- _Tareas_:
- 1) Reescribe el pasaje del texto sobre los sicarios colombianos que empieza en "El ejército de" y sigue hasta "internacional de sicarios.", cambiando "multinacionales" por "extranjeras".
- 2) Según el texto sobre los sicarios colombianos, ¿cuántos de los 28 asesinos directamente involucrados en el asesinato del presidente haitiano Jovenel Moïse eran colombianos?

- _Fragmento_:
-=-=-
Aviso

 Hace unos días, la derechista Marta Lucía Ramírez, vicepresidenta de Colombia, se quejó de que su país «no debería estar en los titulares de todo el mundo por culpa de un puñado de sicarios y criminales». Pero es exactamente eso lo que está sucediendo, pues las noticias recientes revelaron que, de los 28 asesinos directamente involucrados en el asesinato del presidente haitiano Jovenel Moïse, 26 eran colombianos. No es ninguna casualidad: es una consecuencia de la próspera industria de sicarios financiada por el Estado colombiano.

El ejército de Colombia recibe entrenamiento de las secciones más avanzadas de las Fuerzas Armadas de Estados Unidos. Con frecuencia, es subcontratado para proteger la propiedad privada de las empresas multinacionales, dirigir campañas de contrainsurgencia y realizar operaciones que involucran objetivos militares de alto valor. Estas ventajas comparativas hacen que el país lleve la delantera en el mercado internacional de sicarios.
-=-=-
- _Bloque de datos_:
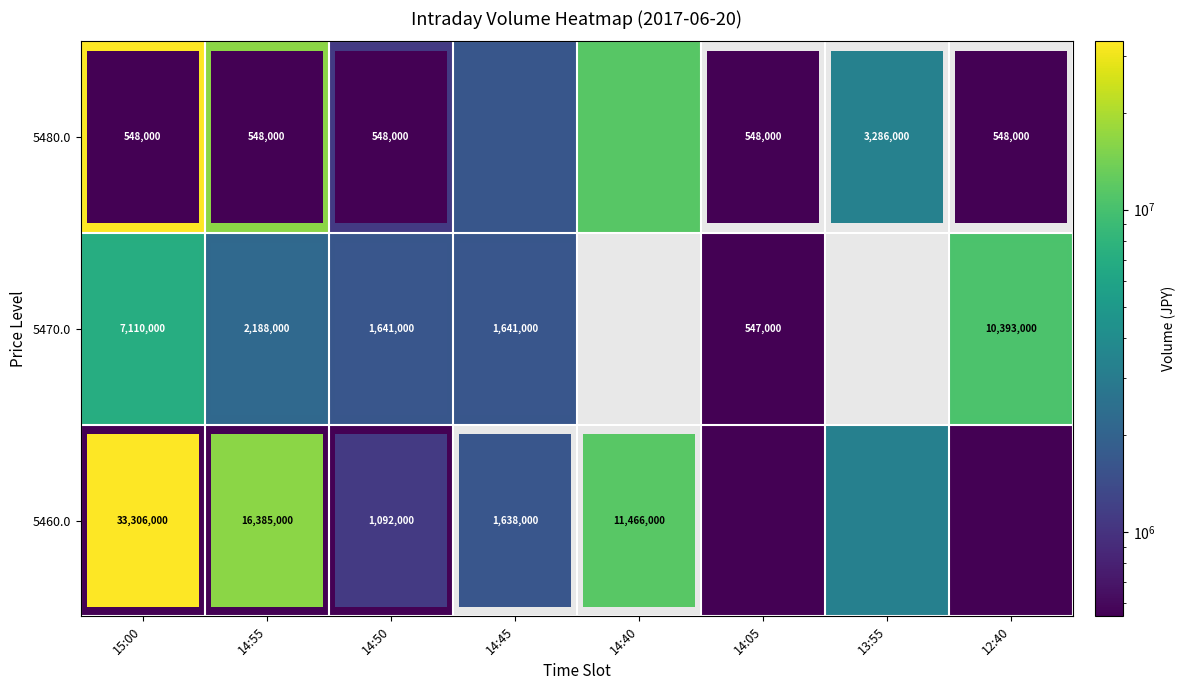

What is the difference between the highest and lowest values at 14:55?

15837000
-=-=-
- _Soluciones por tarea_:
- 1)
El ejército de Colombia recibe entrenamiento de las secciones más avanzadas de las Fuerzas Armadas de Estados Unidos. Con frecuencia, es subcontratado para proteger la propiedad privada de las empresas extranjeras, dirigir campañas de contrainsurgencia y realizar operaciones que involucran objetivos militares de alto valor. Estas ventajas comparativas hacen que el país lleve la delantera en el mercado internacional de sicarios.

- 2) 26 de los 28 eran colombianos.